Die Vorsitzende von Transparency International Deutschland, Edda Müller, sprach sich für einen gesetzlichen Schutz von Whistleblowern aus. "Das aktuelle Arbeitsrecht ist unzureichend", sagte Müller. Arbeitnehmer seien angehalten, sich loyal gegenüber ihren Vorgesetzten zu verhalten. Wer Missstände aufdecke, müsse mit persönlichen Opfern rechnen. Der Bundestag hatte Mitte Juni Anträge der Opposition für einen verbesserten Schutz von Hinweisgebern abgelehnt.
Zudem forderte die Transparency-Vorsitzende ein verbessertes internationales Datenschutzabkommen. "Wir brauchen eine Strategie, die uns vor Missbrauch schützt", sagte Müller. Es gelte, den Schutz der Grundrechte zu gewährleisten. Das Beben, das Snowden ausgelöst habe, dürfe nicht zur Ruhe kommen, sondern müsse zu Konsequenzen führen.

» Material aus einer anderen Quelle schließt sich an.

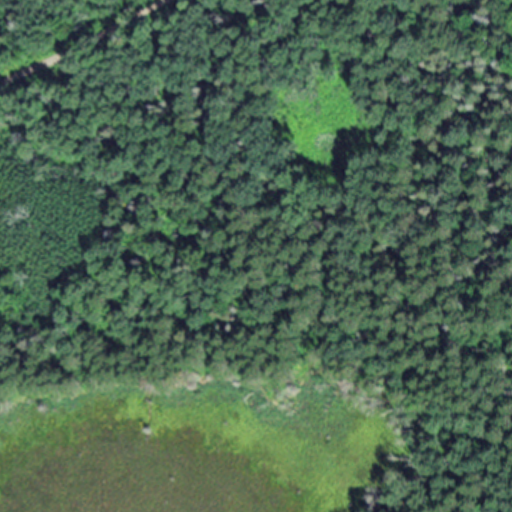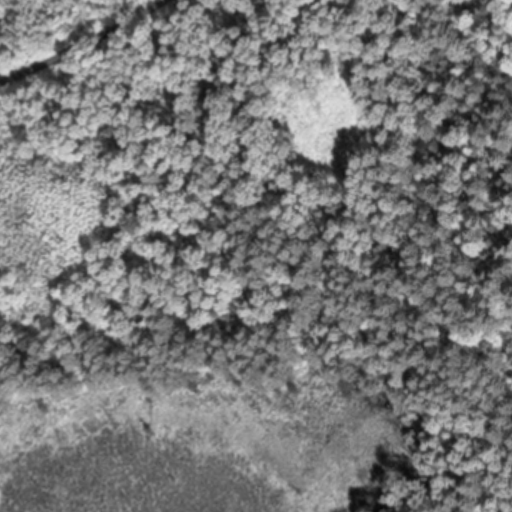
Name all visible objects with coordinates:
road: (82, 44)
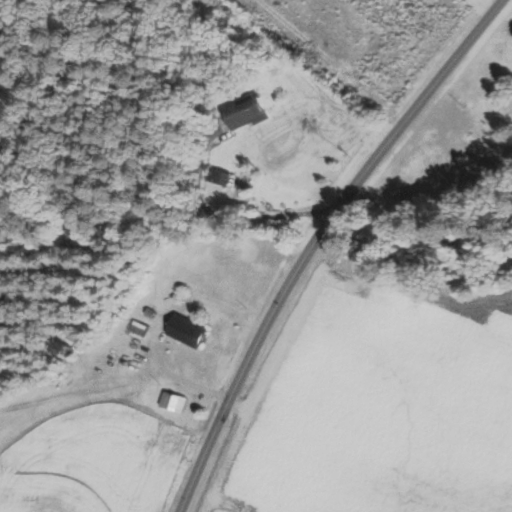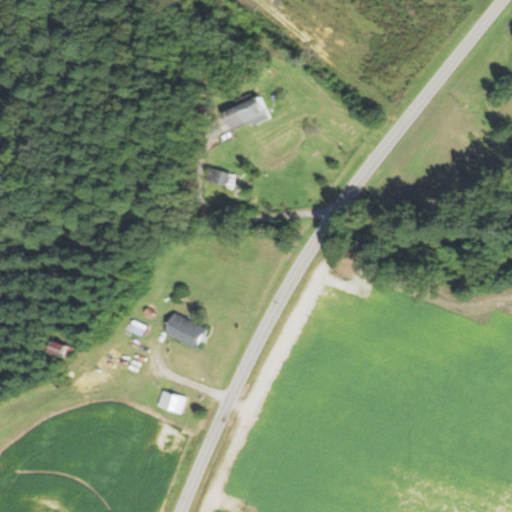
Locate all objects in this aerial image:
road: (336, 65)
building: (247, 113)
building: (249, 113)
building: (216, 175)
road: (228, 217)
road: (316, 240)
building: (181, 295)
building: (149, 312)
building: (137, 328)
building: (186, 330)
building: (189, 330)
building: (59, 348)
road: (168, 373)
road: (83, 390)
building: (171, 401)
building: (174, 401)
crop: (376, 407)
crop: (94, 456)
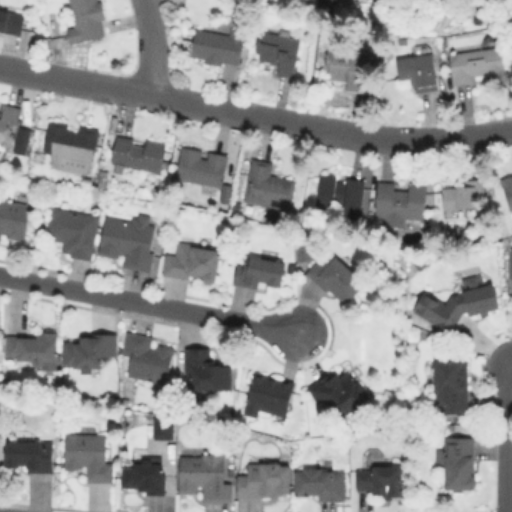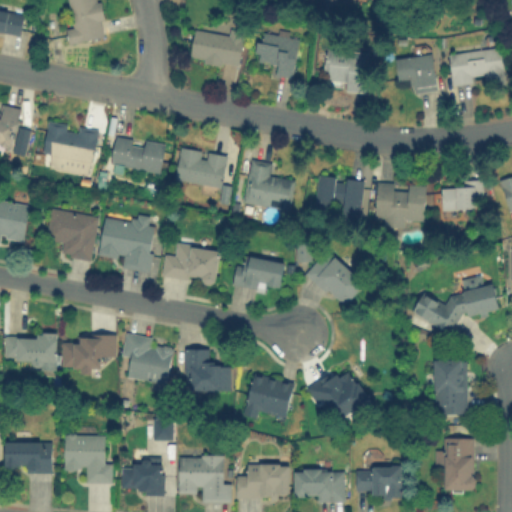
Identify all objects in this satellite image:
building: (10, 17)
building: (84, 20)
building: (215, 45)
road: (149, 47)
building: (276, 49)
building: (474, 63)
building: (344, 66)
building: (415, 69)
road: (255, 115)
building: (6, 122)
building: (67, 145)
building: (136, 152)
building: (199, 165)
building: (265, 185)
building: (337, 192)
building: (507, 192)
building: (460, 194)
building: (398, 201)
building: (12, 217)
building: (71, 230)
building: (126, 238)
building: (301, 249)
building: (191, 261)
building: (511, 268)
building: (257, 271)
building: (333, 276)
road: (148, 302)
building: (455, 303)
building: (31, 347)
building: (87, 349)
building: (145, 356)
building: (203, 369)
building: (448, 384)
building: (337, 390)
building: (267, 393)
building: (160, 426)
road: (504, 433)
building: (26, 454)
building: (86, 454)
building: (456, 461)
building: (141, 475)
building: (202, 475)
building: (377, 478)
building: (262, 479)
building: (317, 482)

Misstrauen in der Gesellschaft wächst
Hartmut Grassl von der Vereinigung Deutscher Wissenschaftler kritisierte die Haltung der Bundesregierung zu den Enthüllungen Snowdens scharf. "Es gibt keinerlei Aufklärung", sagte Grassl. Das Misstrauen in der Zivilgesellschaft wachse zunehmend. Die Bürger hätten große Zweifel, ob es im Sinne der Bundesregierung sei, ihre Privatsphäre zu schützen.

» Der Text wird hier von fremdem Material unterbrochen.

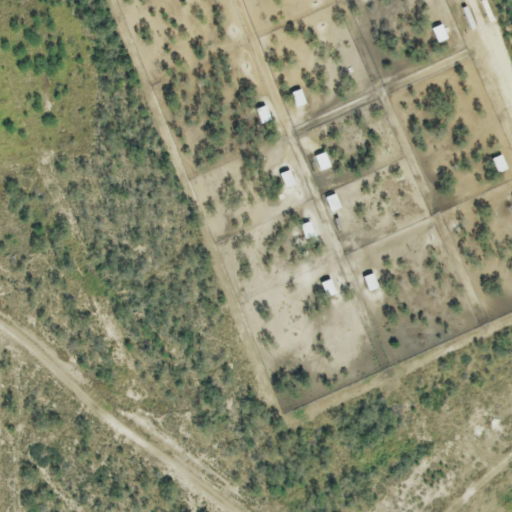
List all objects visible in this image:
road: (491, 48)
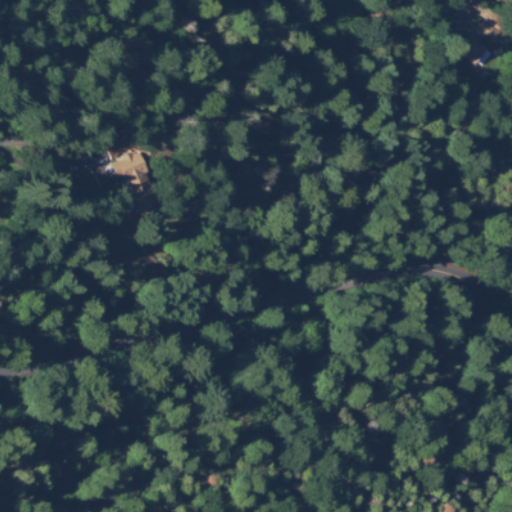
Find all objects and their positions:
building: (474, 48)
building: (472, 49)
road: (477, 136)
building: (135, 179)
road: (257, 316)
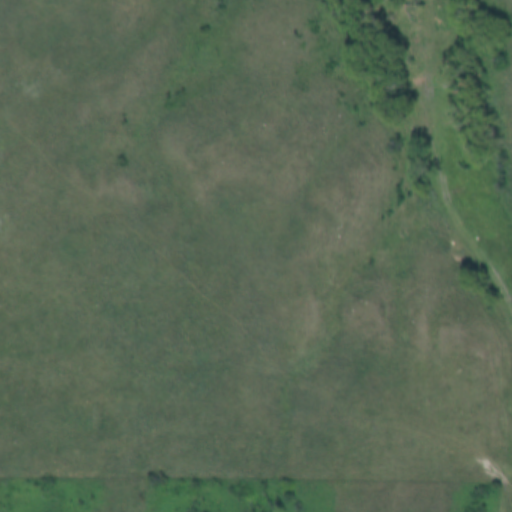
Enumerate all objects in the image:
road: (431, 173)
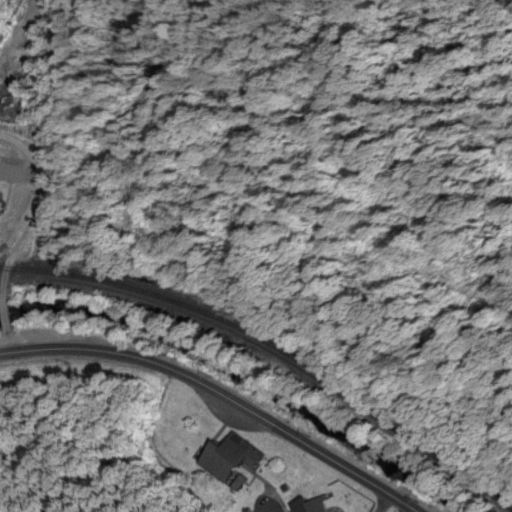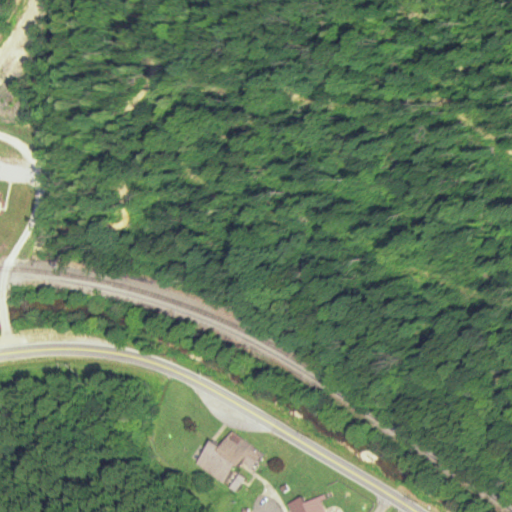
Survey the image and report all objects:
road: (37, 210)
road: (2, 320)
railway: (273, 346)
road: (5, 347)
road: (214, 391)
building: (228, 458)
building: (307, 505)
road: (383, 507)
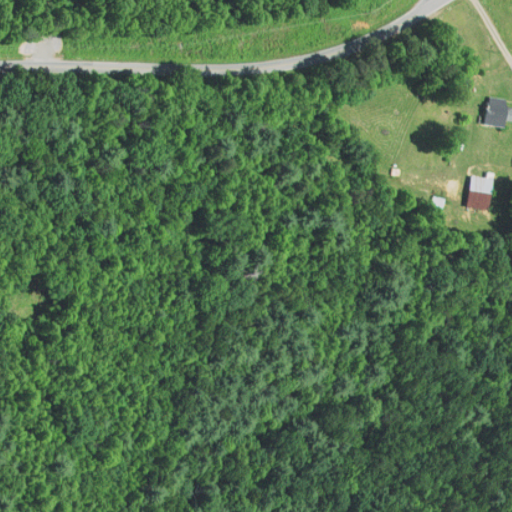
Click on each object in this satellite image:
road: (493, 29)
road: (222, 65)
building: (495, 112)
building: (477, 192)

Snowden hat mit seinen Enthüllungen über die massenhafte Sammlung von persönlichen Daten durch den US-Geheimdienst NSA international für Aufsehen gesorgt. Er soll sich immer noch im Transit-Bereich des Moskauer Flughafens Scheremetjewo aufhalten, wo er am 23. Juni aus Hongkong kommend eintraf. Kehrt er in die USA zurück, droht ihm eine langjährige Haftstrafe.
Der Whistleblowerpreis wird seit 1999 alle zwei Jahre vergeben. Mit ihm sollen Persönlichkeiten geehrt werden, die in ihrem Arbeitsumfeld oder Wirkungskreis schwerwiegende, mit erheblichen Risiken oder Gefahren für Mensch und Gesellschaft, Umwelt oder Frieden verbundene Missstände aufgedeckt haben.